Türkiye’nin kurucu partisi CHP, uzun yıllardır iktidar yüzü göremedi.

Kabus burada başlıyor zannediyorum.

2023 yılındaki seçimlerde “bu kez tamam” duygusunun toplumun geniş kesimlerine hakim olmasına rağmen iktidar kapısından dönmek, partinin yaşadığı şoku anlamaya yeter.

Üstelik CHP, tabanın içinde yorgunluktan beslenen azgın bir umut ile iktidar değişimine dair büyük umutlar taşıyan milyonların çatısı konumundayken kaybetti bu seçimi.

İktidar olacağım” iddiasıyla yola çıkıp kaybetmek, bambaşka bir kırılma yarattı.

Seçim sürecini hatırlayalım; Halkı ikna etmek için geniş bir ittifak kurulmuş, “ilk yapılacaklar listesi” hazırlanmış, ülkenin tüm siyasi damarlarını temsil edecek bir konsensüs oluşturulmuştu.
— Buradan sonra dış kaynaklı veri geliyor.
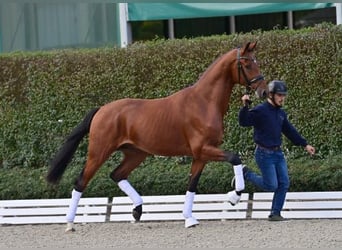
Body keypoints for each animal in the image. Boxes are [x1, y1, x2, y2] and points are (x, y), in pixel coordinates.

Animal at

AK Parti karşıtlığı lokomotifti, fakat arkasına toplumun farklı kesimlerini çekebilecek vagonlar da eklenmişti.

Tam da bu nedenle, “kazanılmaya en yakın” denen bir atmosferde gelen kayıp, ülkede umutsuzluğu artırırken CHP içerisinde agresif bir değişim rüzgarı doğurdu.

Bu şokun ilk büyük sonucu, Kemal Kılıçdaroğlu’nun kurultayda seçimi kaybetmesi oldu.

Kılıçdaroğlu için travmatik bir son elbette.

Fakat 38’nci kurultay başka bir şeylerin de sonra ermesi gerektiğini gösteriyordu.

Kurultay sonrasında delegelerin içine düştüğü durumu ve birbirlerine karşı sergiledikleri tutumu hatırladığımızda; çoktan tarihe karışması gereken delegelik düzeninin en çarpıcı biçimiyle yeniden sahnelendiğini gördük.

Delegeler elbette kıymetlidir, ancak delegelik siyasal temsilden çok farklı bir boyut kazanarak, parti içi iktidar mücadelesinin silahlarına dönüşmüş durumda. Bunu hep birlikte bir kez daha görmüş olduk.

Siyasi öznelerden ziyade, kurulmuş nesnelerden söz ediyoruz bir yerde. CHP, kendi travmasını omuzlarken aslında fonksiyonunu yitirmiş bu sistemi de taşıyor.

Kurultayda verilen pek çok söz, günün siyasi gerçekliği öne sürülerek, hukukun siyasallaştığı belirtilerek tuzla buz oluyordu.

İmamoğlu ve birçok belediyeye yönelik operasyonlar, aslında verilen sözlerin askıya alınması için ciddi gerekçeler sunmuyor değildi.

CHP travmaların içinden çıkamıyor, travmalar yeni bir CHP’yi zorunlu kılıyordu.

İşin özünde CHP, 19 Mart süresince halktan ciddi destek aldı, mevcut travmalardan sıyrılmak için fırsat yakaladı.

Halk, CHP’nin davasını kendi davası olarak gördü. Sokak eylemleri, mitingler bunu fazlasıyla gösterdi. Kendi yılgınlıklarını unutarak CHP’nin ayaklanması, kendine gelmesi, tedavisini tamamlanması için ciddi destek verdi.

Örgütsüzleştilmiş, örgütsel dayanışmadan koparılmış vatandaşlar, CHP gibi örgütlü bir yapıyı ayakta tutmak için elinden geleni yaptı. Şimdilik vatandaşın bu çabasının CHP’de pek de olumlu bir karşılık bulduğunu söylemek zor.

Bundan sonra CHP’nin “ben gadre uğruyorum” duygusundan sıyrılıp, iktidar olmaya değil de, milyonlarca insanın özlemini duyduğu müreffeh bir ülke yaratmaya aday olması gerekiyor.

İmamoğlu’nun içerideki tutsaklığıyla milyonlarca vatandaşın dışarıdaki özgürlüğü arasında hiçbir fark yok esasında. İtirazım İmamoğlu’nun lokomotif olmasına değil, yanlış anlaşılmasın ama vagonlar yok, yolcular eksik…

Okuyucularımın yakından bildiği üzere genelde yerel konular üzerinde yazmayı tercih ederim. CHP’nin içine düştüğü travmanın yereldeki etkisini yazmak niyetindeyim, böyle bir giriş yapayım dedim.